Her performers are not simply bodies displayed for impact, but bodies produced through training, discipline, and endurance. One becomes aware of skill rather than spectacle alone - of acrobatic precision, physical strength, choreographic control pushed to the limit. The body is not offered as an image of transgression, but as a site where labour, vulnerability, and exposure are inseparable.
What matters is that this exposure never resolves into a comfortable reading. The work refuses the clarity that so often accompanies “provocative” art, the instant recognizability of taboo, the quick conversion of shock into meaning, or into cultural capital. Instead, it sustains a state of instability. One is never allowed to settle into a position from which to judge it cleanly. Is this empowerment or exploitation? Freedom or repetition of constraint? Critique or complicity? These questions do not find resolution in the work, and crucially, they are not staged as problems to be solved. They remain active tensions within the performance itself. At the same time, Holzinger makes visible the mechanisms through which we look. The theatrical frame is never dissolved; it is exposed, even emphasised. We are constantly aware of watching something constructed, rehearsed, staged – and this awareness complicates the experience, it layers it. The gaze is no longer passive reception of shock, but part of the system being tested.
In this sense, the violence or extremity in her work is not only representational. It is choreographic and structural: something produced in time, through repetition, endurance, failure, exhaustion. The body is pushed to reveal what it means for a body to be made visible under pressure.

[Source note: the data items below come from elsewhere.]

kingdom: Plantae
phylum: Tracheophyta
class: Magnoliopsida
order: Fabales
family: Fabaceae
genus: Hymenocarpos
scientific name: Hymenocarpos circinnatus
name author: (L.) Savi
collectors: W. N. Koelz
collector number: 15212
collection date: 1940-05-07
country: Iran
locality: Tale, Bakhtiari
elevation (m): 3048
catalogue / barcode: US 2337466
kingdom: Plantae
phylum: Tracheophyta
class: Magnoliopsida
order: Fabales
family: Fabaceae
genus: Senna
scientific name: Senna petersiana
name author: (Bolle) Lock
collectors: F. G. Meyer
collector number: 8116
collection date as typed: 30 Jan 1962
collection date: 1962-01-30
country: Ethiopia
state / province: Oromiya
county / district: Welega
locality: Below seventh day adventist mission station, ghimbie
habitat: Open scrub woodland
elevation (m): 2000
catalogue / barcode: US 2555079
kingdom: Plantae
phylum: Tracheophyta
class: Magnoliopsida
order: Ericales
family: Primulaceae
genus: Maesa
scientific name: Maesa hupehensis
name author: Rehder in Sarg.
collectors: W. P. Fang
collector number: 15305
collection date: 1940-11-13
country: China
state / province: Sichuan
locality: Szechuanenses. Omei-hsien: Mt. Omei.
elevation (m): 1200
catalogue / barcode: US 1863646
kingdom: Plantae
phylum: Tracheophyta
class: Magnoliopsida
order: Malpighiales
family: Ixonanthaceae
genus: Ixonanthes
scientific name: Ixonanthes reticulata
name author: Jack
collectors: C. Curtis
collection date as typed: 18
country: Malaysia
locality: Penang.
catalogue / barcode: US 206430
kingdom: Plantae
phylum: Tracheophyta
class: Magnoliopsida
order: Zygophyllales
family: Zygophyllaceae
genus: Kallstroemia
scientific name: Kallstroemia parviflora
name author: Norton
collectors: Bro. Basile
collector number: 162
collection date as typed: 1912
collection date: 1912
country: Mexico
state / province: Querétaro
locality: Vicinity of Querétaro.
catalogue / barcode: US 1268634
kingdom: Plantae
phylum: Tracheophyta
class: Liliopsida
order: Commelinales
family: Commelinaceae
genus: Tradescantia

What convinced me, then, was not provocation as such, but the way provocation was deprived of its usual shortcuts. There is no stable moment of scandal, no easily consumable transgression that can be carried out of the exhibition as an image or anecdote. There is duration, fatigue, ambivalence, and an unsettling refusal to allow interpretation to close. Perhaps this is where the difference lies for me. In much of the work I had previously encountered, provocation functions as a fast economy of affect: it produces intensity in order to be recognised as significant. In Holzinger’s work, intensity is not a guarantee of meaning, but something constantly at risk of collapse, excess, or misunderstanding.
And so I return to the question again, but in a different form. Not whether provocation is meaningful or empty, but whether it can still function without becoming an answer in advance.